COVID-19 Vac­cine Vaxzevria (As­traZeneca) - Pos­si­ble Link with Very Rare Cas­es of Un­usu­al Blood Clots in Com­bi­na­tion with Low­ered Platelet Counts

COVID-19 Vaccine (Source: Insta_Photos/

The Pharmacovigilance Risk Assessment Committee (PRAC) at the European Medicines Agency (EMA) has further investigated the very rare cases of thrombosis in combination with a decreased platelet count (thrombocytopenia) and, in some cases, of severe bleeding in individuals after vaccination with Vaxzevria (formerly COVID-19 vaccine AstraZeneca) and has published the results so far available on 07 April 2021. The Paul-Ehrlich-Institut is represented on the PRAC.

The PRAC concluded today that the occurrence of unusual blood clots with decreased platelet counts should be included in the Summary of Product Characteristics (SmPC) as a very rare adverse reaction of Vaxzevria.

The PRAC further notes that COVID-19 is associated with a risk of severe courses with hospitalisation and death.
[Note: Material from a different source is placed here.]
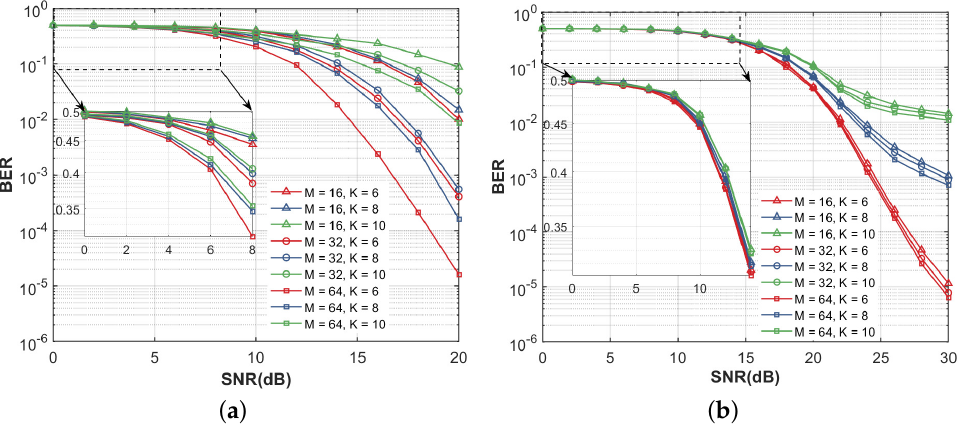
Figure 4. BER performance when the GAMP method is used for demodulation and multiple users are served by 4 RF chains: ( a ) for the proposed analog matrix, ( b ) for the random phase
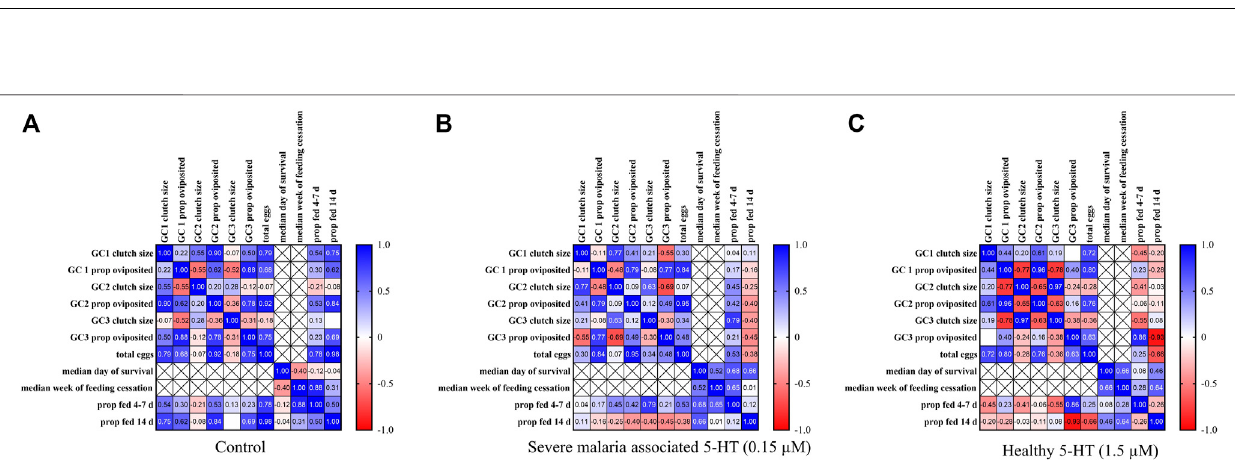
FIGURE4| Tendencyofuninfected A.stephensi totakeasecondbloodmeal14 days later. (A) Numbersoffedandunfed uninfectedmosquitoesprovisionedwith 5-HT in the fi rst bloodmeal and (B) data from (A) shown as percentages of fed and unfed mosquitoes provisioned with 5-HT in the fi rst bloodmeal in each group. N = 5; Chi-squared test ( α = 0.05), no signi fi cance. (C) Numbers of fed and unfed uninfected mosquitoes following priming for 3 days with 5-HT in water or water only soaked cotton balls and (D) data from (C) shown as percentages of fed and unfed 5-HT primed mosquitoes in each group. N = 5; Chi-squared test ( α = 0.05), no signi fi cance.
The reported combination of blood clots and decreased platelets is very rare, and the overall benefit of the vaccine in preventing COVID-19 outweighs the risks of its side effects.

Rare thromboses observed (with thrombocytopenia) included venous thromboses in unusual sites such as large cerebral veins (sinus vein thromboses), intestinal veins (splanchnic veins), and arterial thromboses. Most of the cases reported to date have occurred in persons under 60 years of age within two weeks of receiving the first dose. To date, there has been limited experience with the second dose. At this time, it has not been possible to identify specific risk factors.

In Germany, AstraZeneca's Vaxzevria vaccine is recommended by the Standing Committee on Vaccination (STIKO) exclusively for persons 60 years of age and older. The recommendation is based on intensive analyses of the current data situation, taking into account the current pandemic situation. The above PRAC conclusions are in line with the European approval, the current recommendation of the STIKO and the evidence base of the Paul-Ehrlich-Institut in Germany.